Rfit = np.around(RTfit.T, 6)
print(f'Original R:\n{R}\nReconstructed R:\n{Rfit}')

Output:

Original R:
[[-4.  2.  3.]
 [-1.  0.  2.]
 [-4.  6. -9.]]
Reconstructed R:
[[-4.  2.  3.]
 [-1. -0.  2.]
 [-4.  6. -9.]]

Note that you could also use an exact solve using three data points (n=3):

Rsolve = np.linalg.solve(w.T[:3], (np.linalg.inv(A) @ m[:, :3] - t).T).T

but in this case, you need to pick your three points carefully or it won't work.

Here is an attempt with your data:

t = np.array([[0, -1.32, 0]]).T
w = np.array([
    [4.25, 4.25, 5.32, 5.32, 6.27, 6.27, 7.28, 7.28, 4.20],
    np.zeros(9),
    [0.63, 1.63, 0.63, 1.63, 0.59, 1.59, 0.60, 1.92, 2.92]
    ])
m = np.array([
    [337, 337, 316, 317, 302, 302, 291, 292, 338],
    [487, 572, 477, 547, 470, 528, 465, 516, 598],
    np.ones(9)
    ])
A = np.array([
    [711.629,  0, 496.220],
    [712.682, 350.535, 0],
    [0, 0, 1]
    ])
RTfit, _, _, _ = np.linalg.lstsq(w.T, (np.linalg.inv(A) @ m - t).T, rcond=None)
Rfit = np.around(RTfit.T, 6)
print(Rfit)

Output:

array([[-0.040938,  0.      , -0.016044],
       [ 0.448038,  0.      ,  0.52933 ],
       [ 0.14251 ,  0.      ,  0.127464]])

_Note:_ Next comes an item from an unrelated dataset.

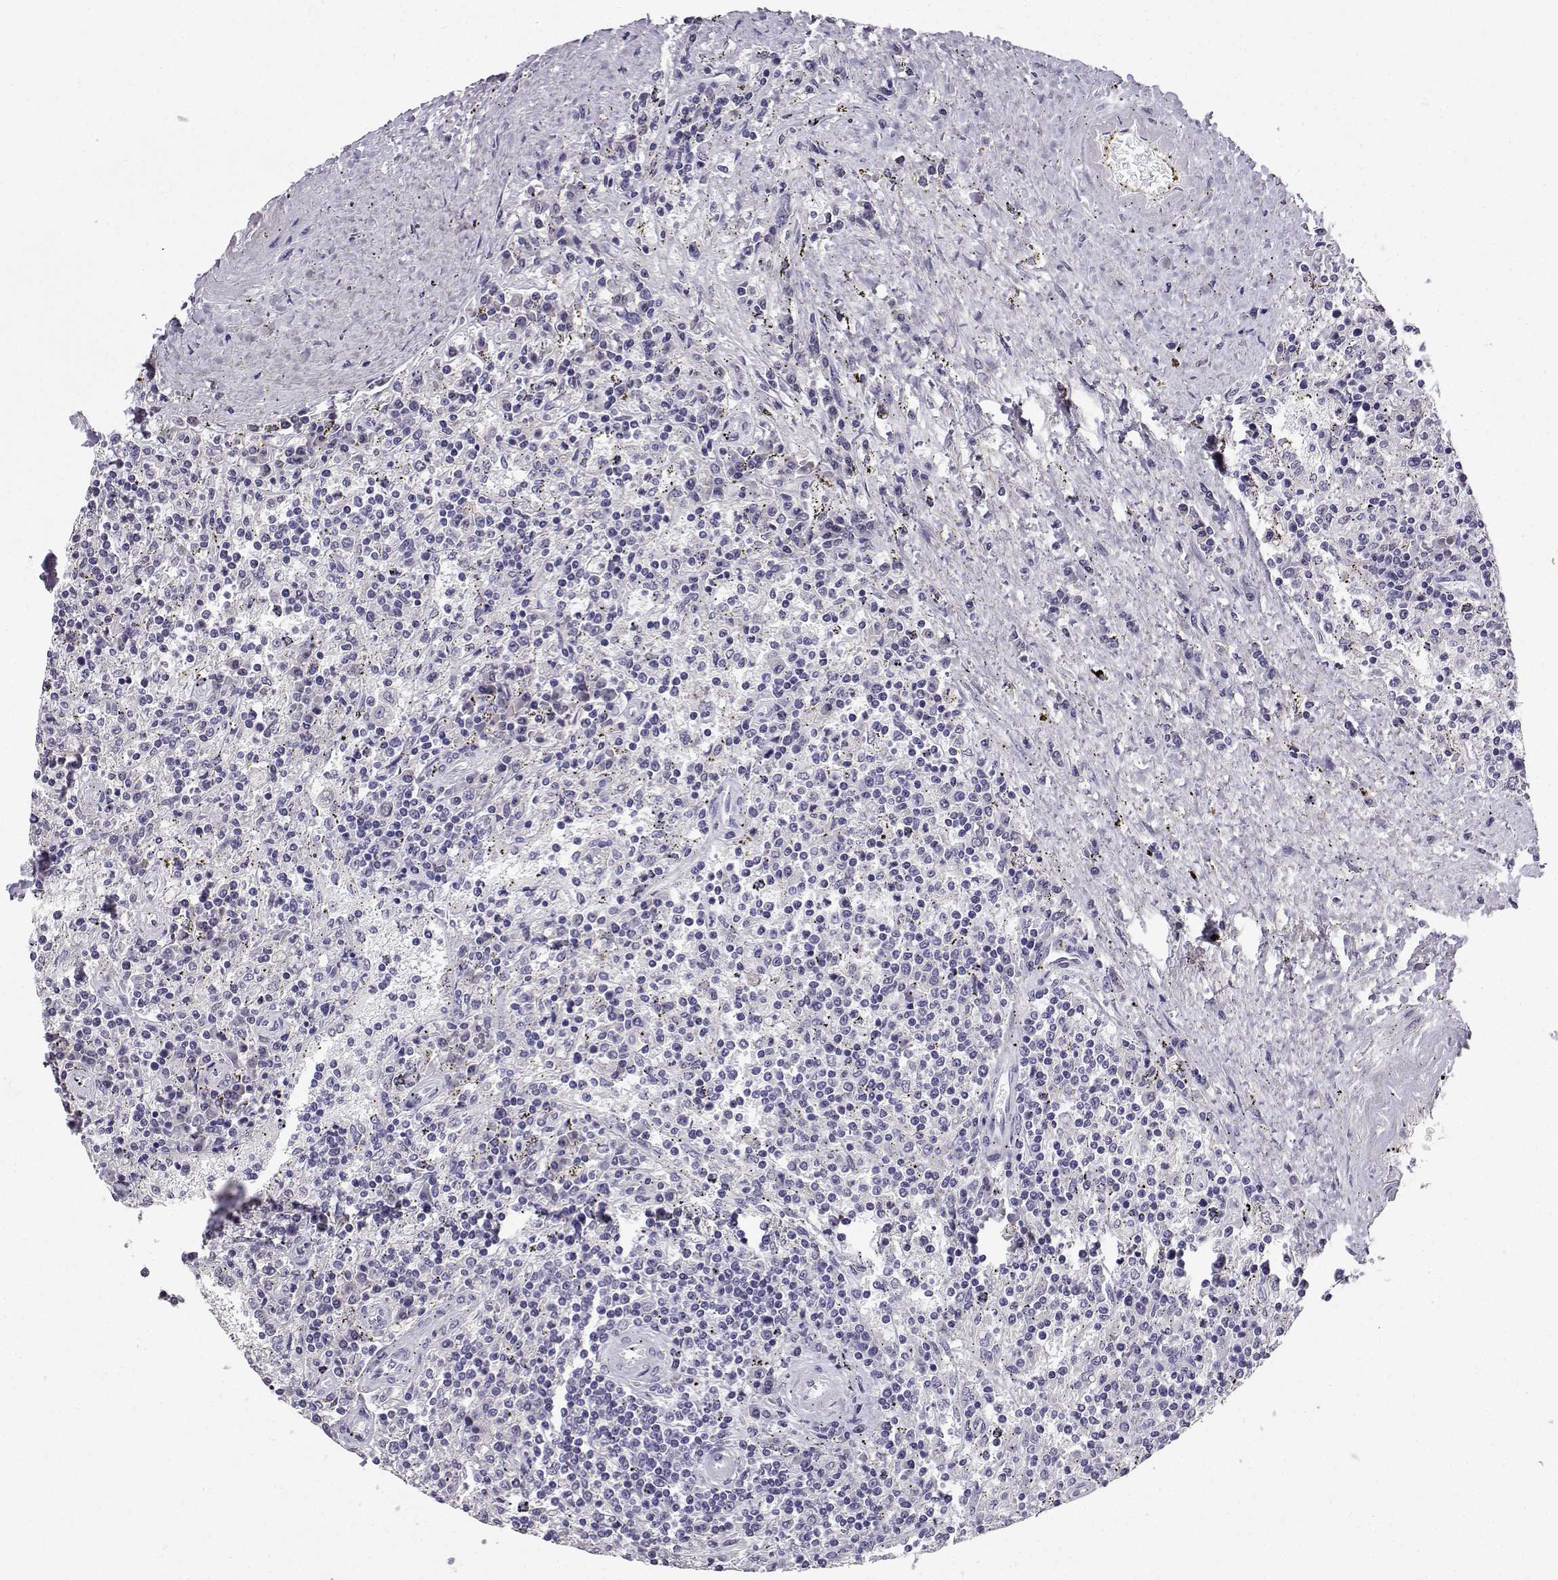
{"staining": {"intensity": "negative", "quantity": "none", "location": "none"}, "tissue": "lymphoma", "cell_type": "Tumor cells", "image_type": "cancer", "snomed": [{"axis": "morphology", "description": "Malignant lymphoma, non-Hodgkin's type, Low grade"}, {"axis": "topography", "description": "Spleen"}], "caption": "The micrograph exhibits no significant staining in tumor cells of low-grade malignant lymphoma, non-Hodgkin's type. The staining is performed using DAB (3,3'-diaminobenzidine) brown chromogen with nuclei counter-stained in using hematoxylin.", "gene": "SPAG11B", "patient": {"sex": "male", "age": 62}}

It cannot meaningfully solve the middle column of the R matrix because all Y values of the input were zero. (If you try this with np.linalg.solve, you'll get a singular-matrix error.)

The fit is not particularly good, as evidenced by plotting m and A @ (R @ w + t):

The mismatch implies that there is no R matrix possible that is consistent with the data. In your comment, you ask whether the R matrix is the most optimal solution. It is the optimal solution in matching the LHS and the RHS of the equation (w.T @ Rfit.T versus (inv(A) @ m - t).T).

Given the large mismatch in the above plot, it doesn't make much sense to speculate on the accuracy of the resulting R matrix. It is likely that there is a problem with the input data; the points (m, w), the t-vector, or the A matrix.